Exercise prompt:
Copy every one of the lines below word for word, and leave the pictures out of your copy.

[Exercise data — start]

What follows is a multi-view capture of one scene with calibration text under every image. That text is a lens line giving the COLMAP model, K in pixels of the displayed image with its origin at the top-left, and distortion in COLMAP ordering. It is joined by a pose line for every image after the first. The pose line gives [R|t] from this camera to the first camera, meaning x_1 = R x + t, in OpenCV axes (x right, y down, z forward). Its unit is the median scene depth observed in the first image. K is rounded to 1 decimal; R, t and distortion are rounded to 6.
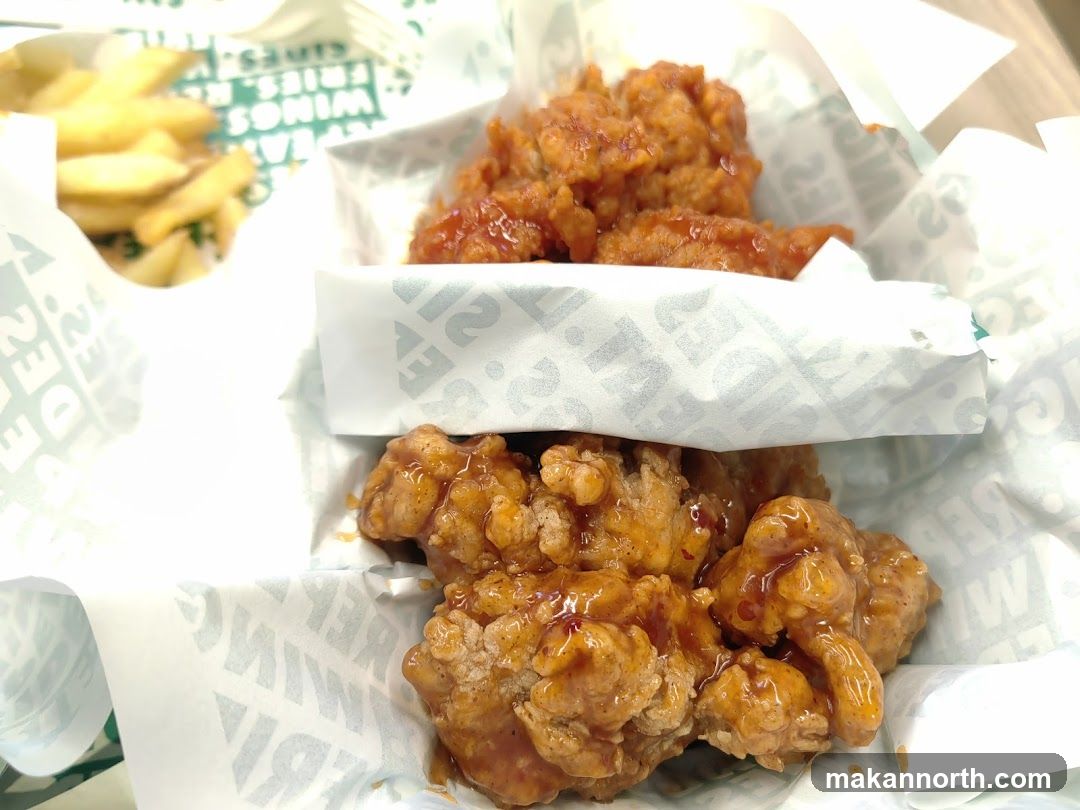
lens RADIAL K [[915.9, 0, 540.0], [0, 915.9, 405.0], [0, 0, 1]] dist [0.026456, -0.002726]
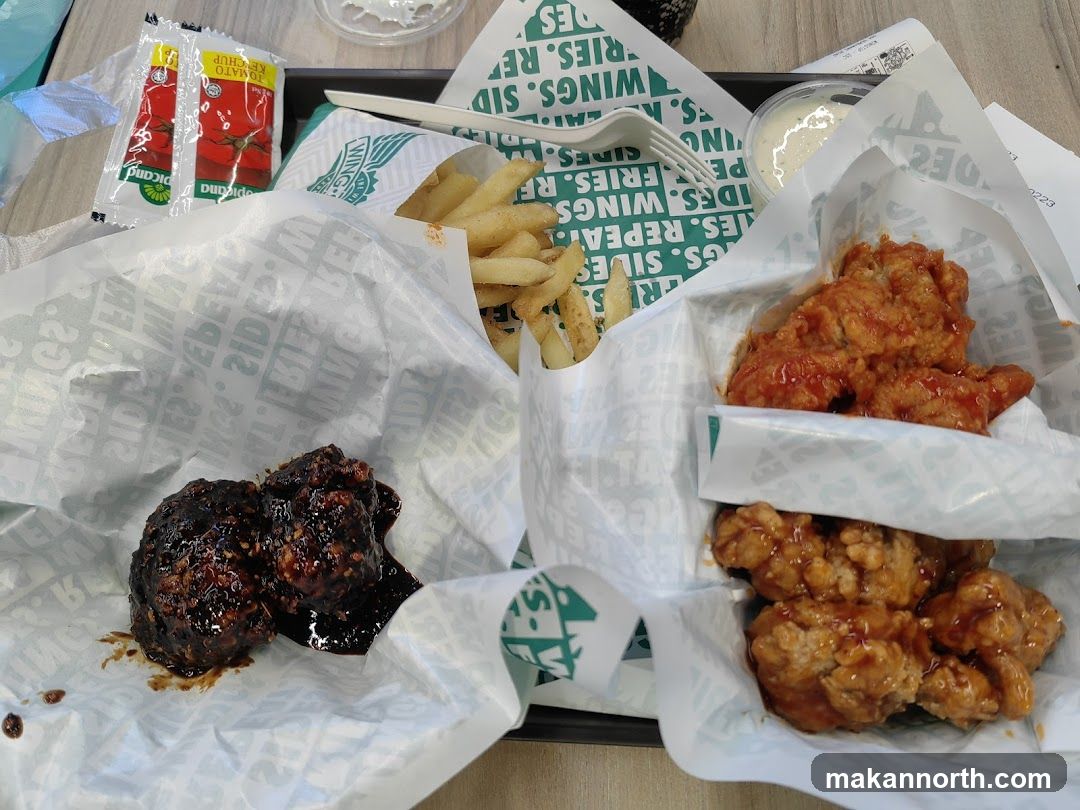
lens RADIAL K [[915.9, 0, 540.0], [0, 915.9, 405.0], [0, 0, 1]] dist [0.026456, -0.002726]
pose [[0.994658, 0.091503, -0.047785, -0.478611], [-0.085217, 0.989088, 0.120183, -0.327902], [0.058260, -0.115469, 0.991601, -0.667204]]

[Exercise data — finish]

Reply to the task:
What follows is a multi-view capture of one scene with calibration text under every image. That text is a lens line giving the COLMAP model, K in pixels of the displayed image with its origin at the top-left, and distortion in COLMAP ordering. It is joined by a pose line for every image after the first. The pose line gives [R|t] from this camera to the first camera, meaning x_1 = R x + t, in OpenCV axes (x right, y down, z forward). Its unit is the median scene depth observed in the first image. K is rounded to 1 decimal; R, t and distortion are rounded to 6.
lens RADIAL K [[915.9, 0, 540.0], [0, 915.9, 405.0], [0, 0, 1]] dist [0.026456, -0.002726]
lens RADIAL K [[915.9, 0, 540.0], [0, 915.9, 405.0], [0, 0, 1]] dist [0.026456, -0.002726]
pose [[0.994658, 0.091503, -0.047785, -0.478611], [-0.085217, 0.989088, 0.120183, -0.327902], [0.058260, -0.115469, 0.991601, -0.667204]]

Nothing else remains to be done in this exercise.